What's the best way to create buttons that hide/show content?
August 14, 2014 8:39 PM   Subscribe

Website designers, can you point me to code or resources that I can use to implement buttons that are supposed to dynamically display content within the web page?

My web design skills are somewhat out of date, and I now have a project (creating a single homepage) that I'd like to accomplish in a more modern way (using CSS positioning instead of tables, etc.). I'm pretty familiar with CSS and DIV tags, though not an expert by any means. I've used (other people's) javascript and jquery a bit, but I don't write it and cannot edit it.

The trouble I'm having is with one interactive part of the page, involving buttons that change the content dynamically. In looking online, trying to find some fairly simple sample code that I can use, I'm not sure what terms to even search on. Everything I find isn't quite right. What is the name of what I'm looking for?

I'll describe the specific thing I'd like to accomplish. The page's graphic design was done by someone else, and my task is to "webify" it. In one part of the page, there are 4 big graphic buttons in a horizontal row, and they are to behave kind of like tabs. Under this button bar is a fixed-size area that will contain text along with a nice photgraphic background. Each tab above, when clicked, will display a different content area below it, with different photo backgrounds, etc. The tabs themselves also need to have a highlighted (glowing) mouseover state.

I tried to use Dreamweaver's 'Spry Tabbed Panels' tool, but it's too confusing for me to customize. A lot of the examples I'm seeing online involve pure-text menu bars, but what I'm building isn't navigation, it's more of an in-page content display thingie.

Also, whatever I use needs to be customizable so that I can create my to-the-pixel layout with it.

Thanks in advance, for any specific resources you can share, book recommendations, or specific search terms that would be useful.
posted by see_change to Computers & Internet (4 answers total) 3 users marked this as a favorite
 
Sounds like maybe what you're looking to do is some kind of ajax load?

The basic idea is you set up an empty div and then attach an onclick even to a button or link or what have you and then replace the innerHTML of you empty div with the contents of another file. You don't have to use jquery, of course, but since it's in your tags, I reckon it'll be the way you're most familiar?

Alternately, here's how you do a tabbed ui with jquery. Notably you can have all the content on your one html file and not use ajax if you want. One advantage of ajax is it defers loading until the user clicks the thing that would make the content appear (thus giving the impression of a quicker load time), but ajax content is trickier to get indexed properly by search engines and your page may have little enough content that loading time isn't that big a deal anyways.
posted by juv3nal at 9:31 PM on August 14, 2014


Have you looked into using a framework like Bootstrap or similar?

As an example, Bootstrap has a nice way of doing tabs and panels, either with 'tabby'-looking tabs, or with any other kind of markup.

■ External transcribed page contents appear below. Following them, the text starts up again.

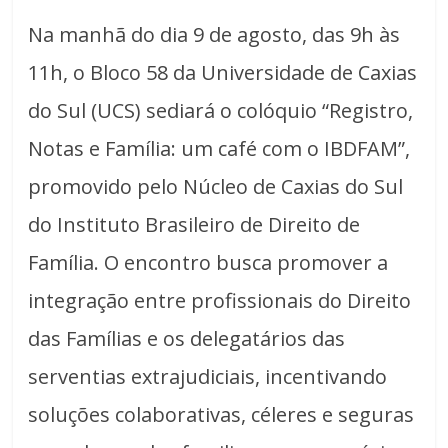
Na manhã do dia 9 de agosto, das 9h às
11h, o Bloco 58 da Universidade de Caxias
do Sul (UCS) sediará o colóquio “Registro,
Notas e Família: um café com o IBDFAM”,
promovido pelo Núcleo de Caxias do Sul
do Instituto Brasileiro de Direito de
Família. O encontro busca promover a
integração entre profissionais do Direito
das Famílias e os delegatários das
serventias extrajudiciais, incentivando
soluções colaborativas, céleres e seguras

You can do a lot of good stuff in these frameworks without writing a single line of JS, though of course you can if you want to. They usually have a way to deal with layout and leave the fine detail of the appearance up to you, so you can just build on what's there. They're generally pretty sturdy when we're thinking about browser compatibility or mobile-friendliness. And if you're hoping to get and stay up-to-date then I think they make a great learning aid.
posted by raena at 9:33 PM on August 14, 2014


AJAX seems like overkill here. Bootstrap is a great way to get it done tho it does add a bunch more features you may not want. JqueryUI is also a good option. Looks like (ugly) butt, but(t) you'll be overriding it all anyway.

You can get this done with pure CSS using radio buttons. Strange but true. Check it out.

Browser support isn't great, though -- looks like IE9 might be the oldest that works tho even that may not.

I will say that if you're going to keep doing web stuff getting into Bootstrap or JQueryUI is a good idea -- they both have a bunch of features that you'll find super handy. There's a learning curve for both but it'll pay off big time.
posted by wemayfreeze at 12:25 AM on August 15, 2014


Long term, if you don't have an interest in getting to know jQuery better and want to focus more on design, then I'd agree with wemayfreeze that you might want to look into a framework. But the amount of overwriting that needs to be done usually makes me sad.

But for this specific problem, unless I'm misunderstanding you, what you'd want to search for is probably more like 'show / hide content'.

Here's a quick sketch of how I would do it using jQuery: http://jsfiddle.net/cug0g3ne/1/
I tried to keep it pretty generic so you might want to edit the class names in the JS to match whatever it is you would use.